╭─ MATERIAL FOR THIS TASK

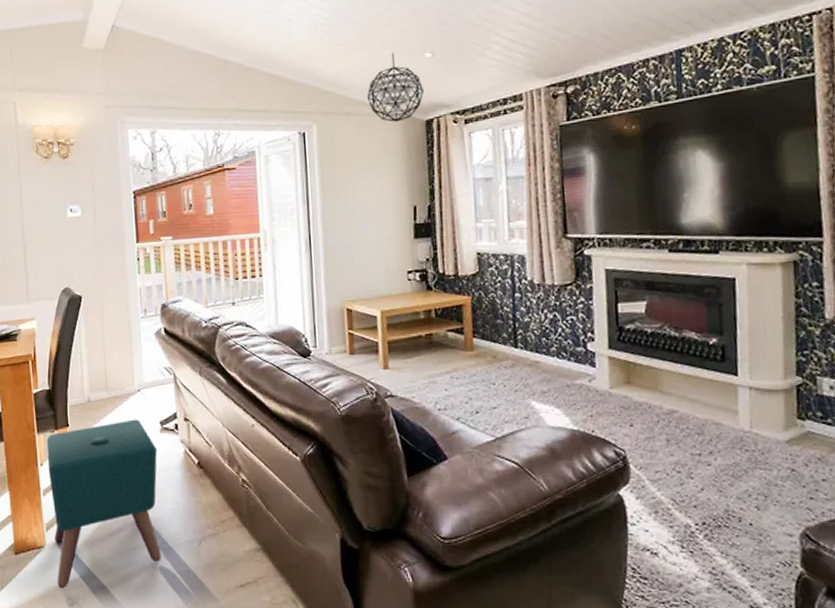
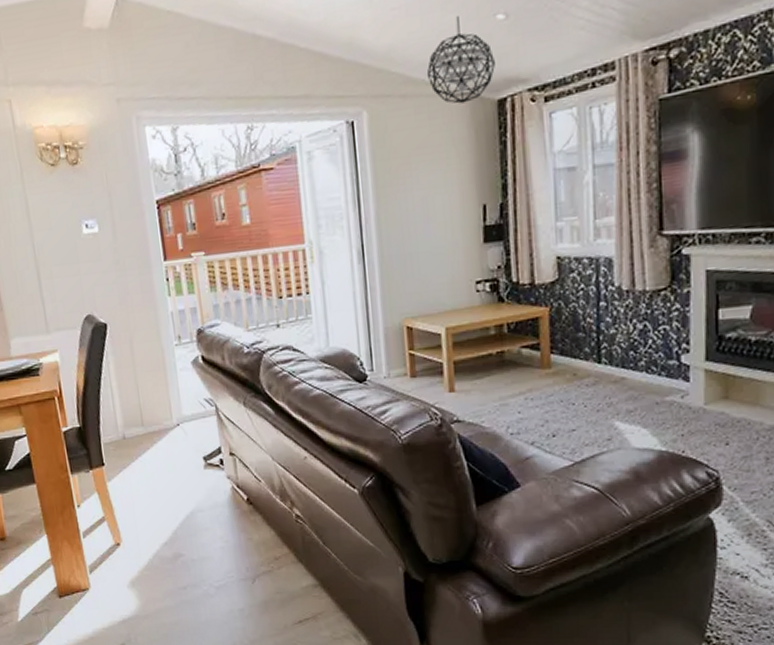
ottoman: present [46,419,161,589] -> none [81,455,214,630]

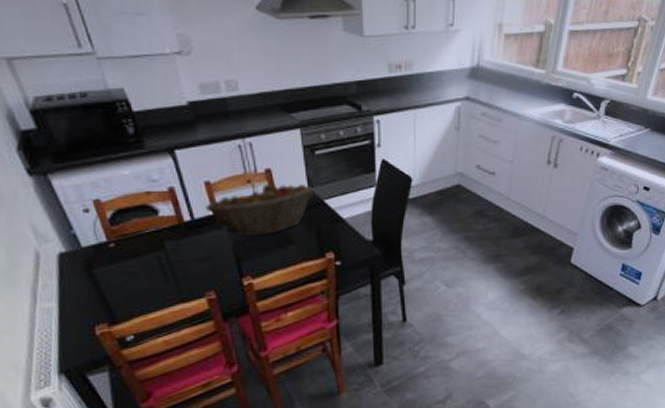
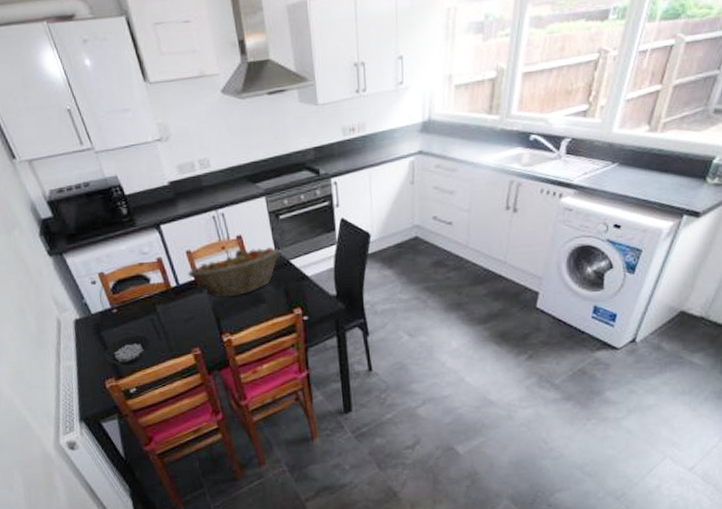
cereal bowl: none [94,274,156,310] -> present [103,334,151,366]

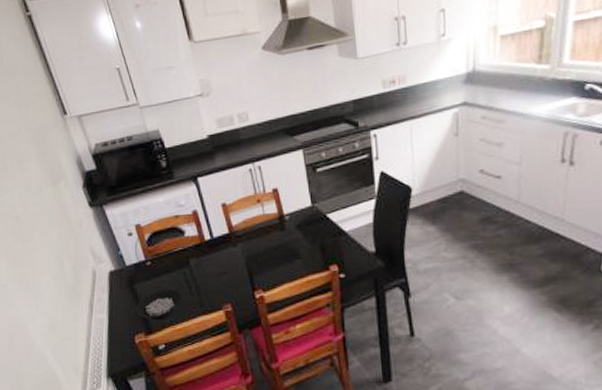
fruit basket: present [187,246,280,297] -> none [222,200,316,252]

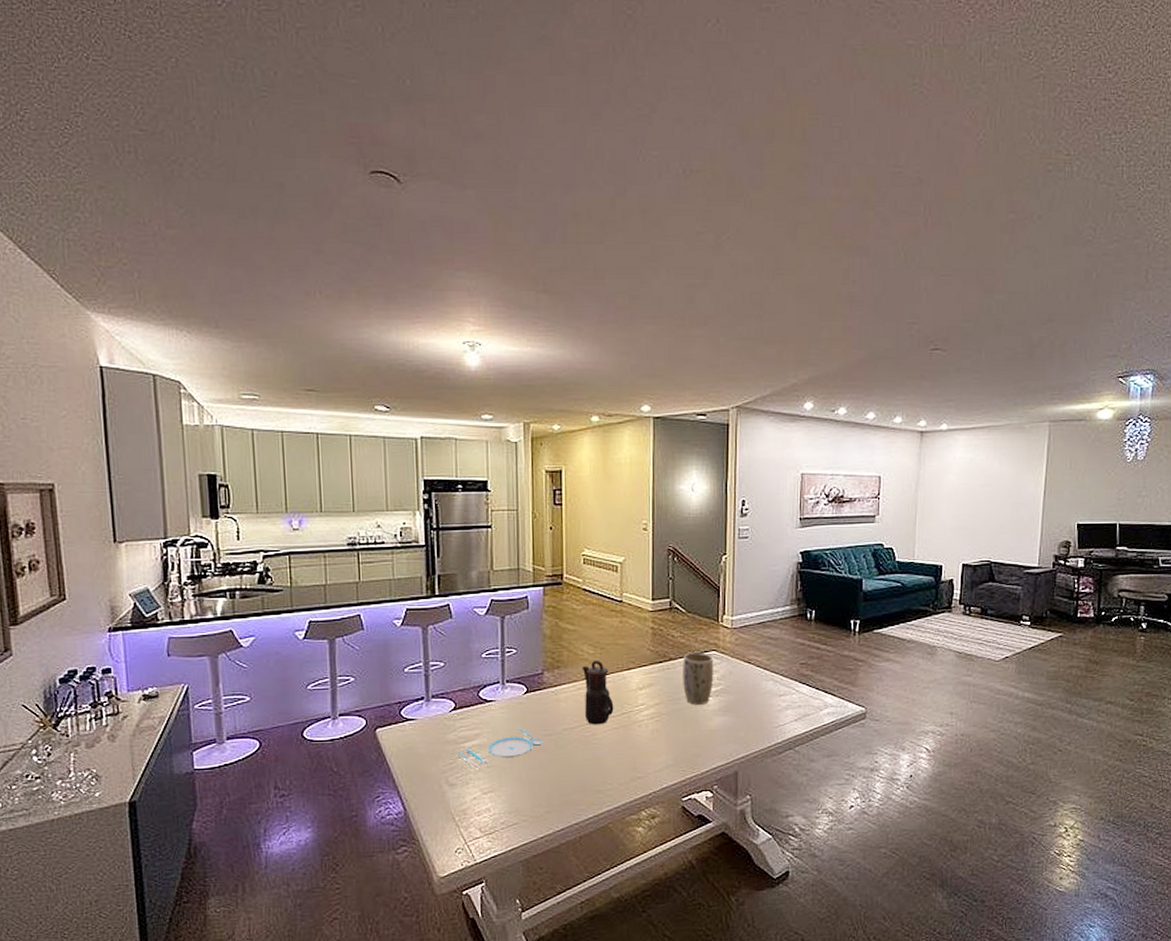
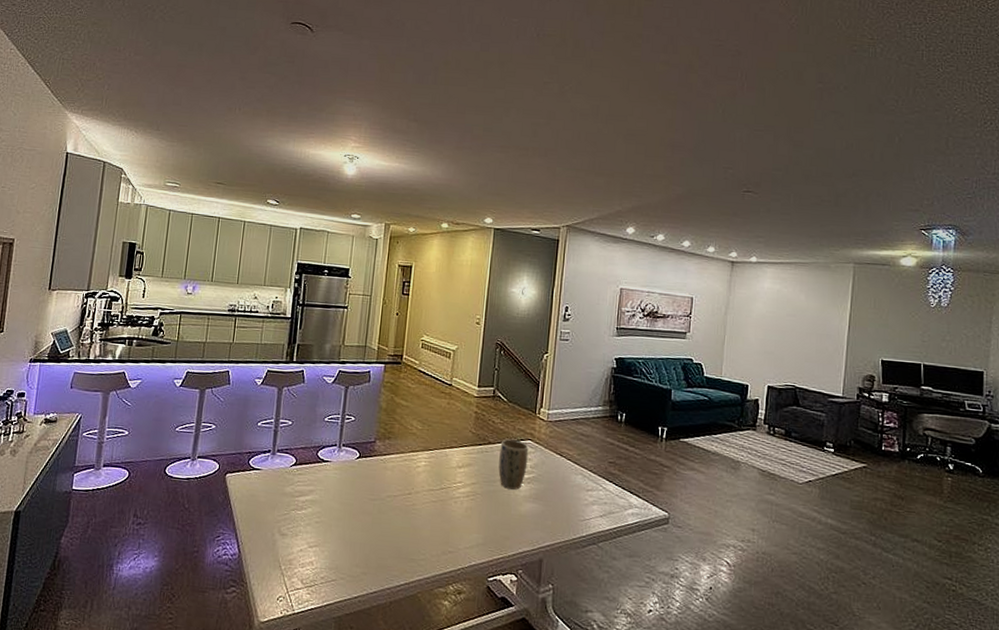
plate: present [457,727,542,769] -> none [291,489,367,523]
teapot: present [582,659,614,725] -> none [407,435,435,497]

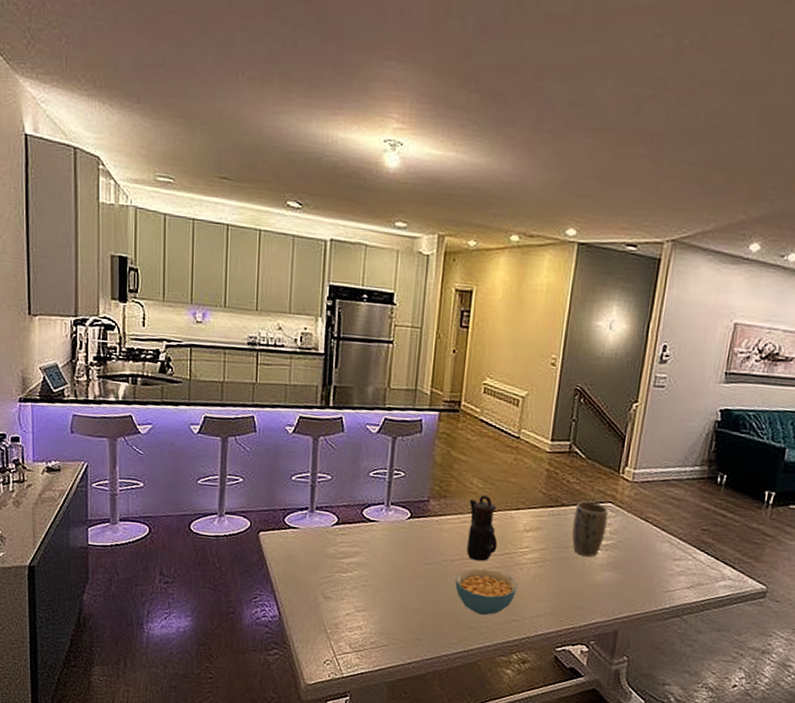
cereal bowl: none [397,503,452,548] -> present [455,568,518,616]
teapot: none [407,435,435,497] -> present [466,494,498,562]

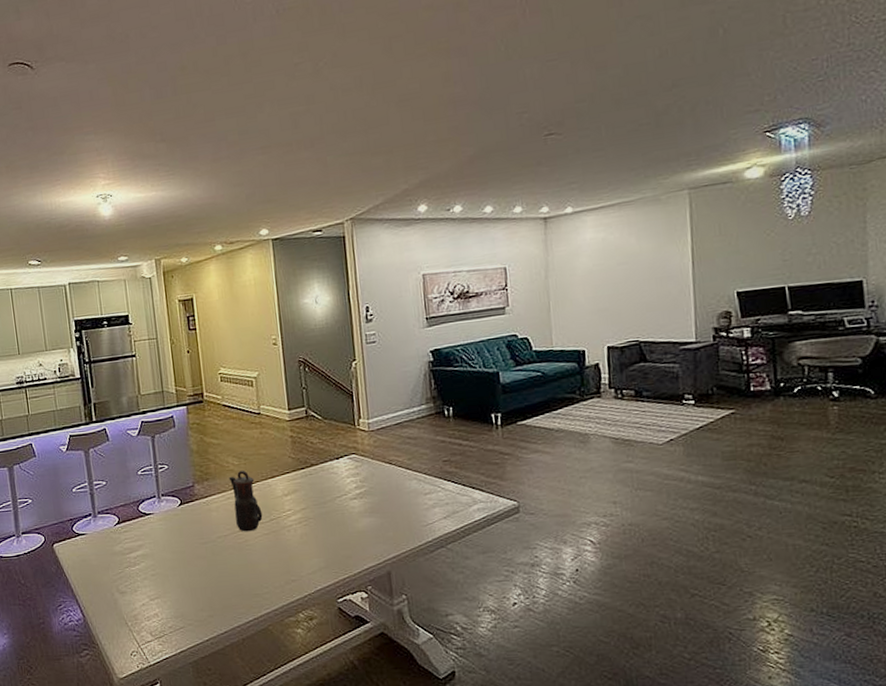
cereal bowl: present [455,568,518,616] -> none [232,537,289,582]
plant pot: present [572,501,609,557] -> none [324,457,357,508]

╰─

WHAT TO WORK ON >> Starting at the line that contains "cereal bowl: present", write out every line through the end of the entries, exactly and with nothing added.

WRITTEN ANSWER >>
cereal bowl: present [455,568,518,616] -> none [232,537,289,582]
plant pot: present [572,501,609,557] -> none [324,457,357,508]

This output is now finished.